Department of Obstetrics and Gynaecology, University of British Columbia, Vancouver, BC, Canada.
Placenta. 2010 Mar;31(3):213-21. doi: 10.1016/j.placenta.2009.12.011. Epub 2010 Jan 18.
Extravillous cytotrophoblast (EVT) migration, invasion and endovascular differentiation are regulated by a variety of growth factors, cytokines and adhesion molecules. Decidual natural killer cells (dNK) and their secreted cytokines probably modulate these processes. In this study, we used dNK-derived conditioned medium (dNK-CM) to investigate whether or not (i) dNK-CM was able to enhance capillary tube and network formation of an EVT cell line, HTR8/SVneo, on Matrigel, (ii) PI3K/AKT pathway and p38 MAPK pathway activation were involved, and (iii) HTR8/SVneo surface ICAM-1 played a role in the process of HTR8/SVneo endovascular differentiation. The results demonstrated that HTR8/SVneo constitutively form 'vascular' tubes and networks after culture on Matrigel. dNK-CM enhanced and maintained tube and network formation, acquiring an endothelium-like angiogenic morphology followed by increased VEGF-C production. HTR8/SVneo cell expression level of VE-cadherin, PECAM-1, VCAM-1 and alphavbeta3 was unaltered by dNK-CM, whereas ICAM-1 expression level was increased. Anti-human ICAM-1 blocking antibody inhibited HTR8/SVneo migration and partially reversed dNK-CM-mediated enhancement of HTR8/SVneo tube and network formation. PI3K/AKT and p38 MAPK pathways were activated in dNK-CM-mediated enhancement of HTR8/SVneo tube and network formation. The PI3K/AKT and p38 MAPK pathway inhibitors (LY294002 and SB202190, respectively) decreased dNK-CM-stimulated ICAM-1 induction, HTR8/SVneo migration, and reversed tube and network formation.

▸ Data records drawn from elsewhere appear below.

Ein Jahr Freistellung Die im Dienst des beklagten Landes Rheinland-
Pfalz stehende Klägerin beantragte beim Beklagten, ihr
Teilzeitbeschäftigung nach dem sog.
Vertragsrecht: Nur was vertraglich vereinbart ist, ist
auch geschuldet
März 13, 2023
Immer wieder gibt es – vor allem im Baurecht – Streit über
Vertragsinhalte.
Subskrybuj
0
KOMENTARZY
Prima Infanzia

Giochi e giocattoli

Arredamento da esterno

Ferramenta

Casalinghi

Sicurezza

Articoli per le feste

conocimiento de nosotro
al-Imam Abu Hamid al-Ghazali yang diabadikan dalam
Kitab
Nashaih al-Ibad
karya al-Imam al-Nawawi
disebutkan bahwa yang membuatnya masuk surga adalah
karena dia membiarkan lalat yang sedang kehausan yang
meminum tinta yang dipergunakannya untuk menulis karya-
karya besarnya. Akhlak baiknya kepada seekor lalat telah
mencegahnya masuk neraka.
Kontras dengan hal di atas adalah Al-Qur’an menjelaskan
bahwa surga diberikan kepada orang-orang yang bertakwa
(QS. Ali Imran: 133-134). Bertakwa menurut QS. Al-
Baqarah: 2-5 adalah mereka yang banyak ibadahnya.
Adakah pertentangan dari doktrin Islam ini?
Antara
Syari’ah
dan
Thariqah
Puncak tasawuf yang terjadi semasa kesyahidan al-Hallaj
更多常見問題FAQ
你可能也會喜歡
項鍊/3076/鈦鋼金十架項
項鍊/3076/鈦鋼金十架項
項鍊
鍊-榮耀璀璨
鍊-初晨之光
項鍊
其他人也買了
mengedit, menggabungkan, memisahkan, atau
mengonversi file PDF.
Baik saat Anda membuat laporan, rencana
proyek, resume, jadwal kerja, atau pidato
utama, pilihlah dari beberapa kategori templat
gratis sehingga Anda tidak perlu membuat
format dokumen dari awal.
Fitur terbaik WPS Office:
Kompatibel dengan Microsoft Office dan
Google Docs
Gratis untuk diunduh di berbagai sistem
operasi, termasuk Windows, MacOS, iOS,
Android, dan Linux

The results suggest that dNK cell-secreted growth factors and cytokines participate in the regulation of HTR8/SVneo endothelium-like tube formation. Adhesion molecules, particularly ICAM-1, expressed on EVT may participate in the process. To our knowledge, this is the first report of a role for ICAM-1 in EVT angiogenesis, as previously reported for endothelial cells.

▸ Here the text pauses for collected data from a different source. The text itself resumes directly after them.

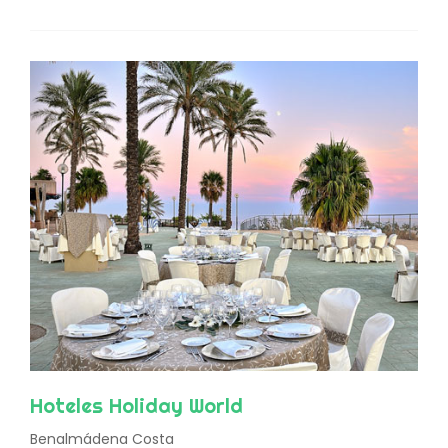
Hoteles Holiday World
Benalmádena Costa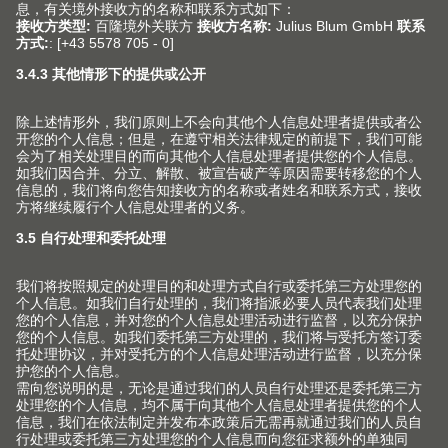
产品
新产品和主题
服务
Blum 百隆产品世界
规划，设计及产品选择
企业
上翻门系列
采购及订单
铰链系列
关于Blum 百隆
联系方式
包装和物流
抽屉系列
事实和数据
产品和生产
终端消费者服务热线
导轨系列
生产基地
安装和调节
中国的经销商
口袋门系列
历史
市场营销
联络表
内分隔件系列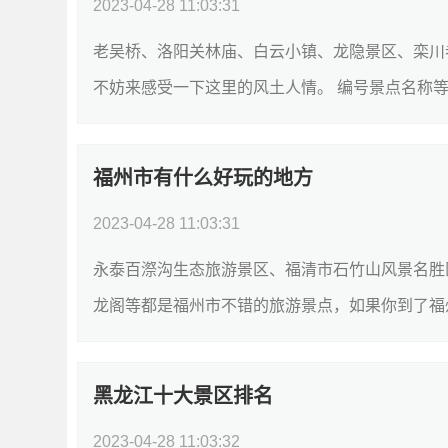
2023-04-28 11:03:31
老吴桥、洛阳关林庙、白云小镇、龙隐景区、栾川
不妨来感受一下这里的风土人情。 编号景点名称等
景区52洛阳关林庙AAAA旅游景点;文物古迹...
[详细
福州市有什么好玩的地方
2023-04-28 11:03:31
永泰百漈沟生态旅游景区、福清市石竹山风景名胜
龙阁等都是福州市不错的旅游景点，如果你到了福
级景点类型评分1永泰百漈沟生态旅游景区AAAA旅.
黑龙江十大景区排名
2023-04-28 11:03:32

滋养细胞外绒毛 (EVT) 的迁移、浸润和血管内分化受多种生长因子、细胞因子和黏附分子的调控。蜕膜自然杀伤细胞 (dNK) 及其分泌的细胞因子可能调节这些过程。在这项研究中,我们使用 dNK 衍生的条件培养基 (dNK-CM) 来研究 dNK-CM 是否能够:(i) 增强 EVT 细胞系 HTR8/SVneo 在 Matrigel 上的毛细血管管和网络形成;(ii) 是否涉及 PI3K/AKT 通路和 p38 MAPK 通路的激活;(iii) HTR8/SVneo 表面的 ICAM-1 是否在 HTR8/SVneo 血管内分化过程中发挥作用。结果表明,HTR8/SVneo 在 Matrigel 上培养后可自发形成“血管”管和网络。dNK-CM 增强并维持管和网络的形成,获得类似内皮的血管生成形态,随后 VEGF-C 的产生增加。dNK-CM 不改变 HTR8/SVneo 细胞 VE-钙黏蛋白、PECAM-1、VCAM-1 和 alphavbeta3 的表达水平,但增加 ICAM-1 的表达水平。抗人 ICAM-1 阻断抗体抑制 HTR8/SVneo 的迁移,并部分逆转 dNK-CM 介导的 HTR8/SVneo 管和网络形成的增强。PI3K/AKT 和 p38 MAPK 通路在 dNK-CM 介导的 HTR8/SVneo 管和网络形成的增强中被激活。PI3K/AKT 和 p38 MAPK 通路抑制剂(分别为 LY294002 和 SB202190)降低了 dNK-CM 刺激的 ICAM-1 诱导、HTR8/SVneo 的迁移,并逆转了管和网络的形成。结果表明,dNK 细胞分泌的生长因子和细胞因子参与了 HTR8/SVneo 内皮样管形成的调节。黏附分子,特别是 EVT 上表达的 ICAM-1,可能参与这一过程。据我们所知,这是首次报道 ICAM-1 在 EVT 血管生成中的作用,此前已在血管内皮细胞中报道过。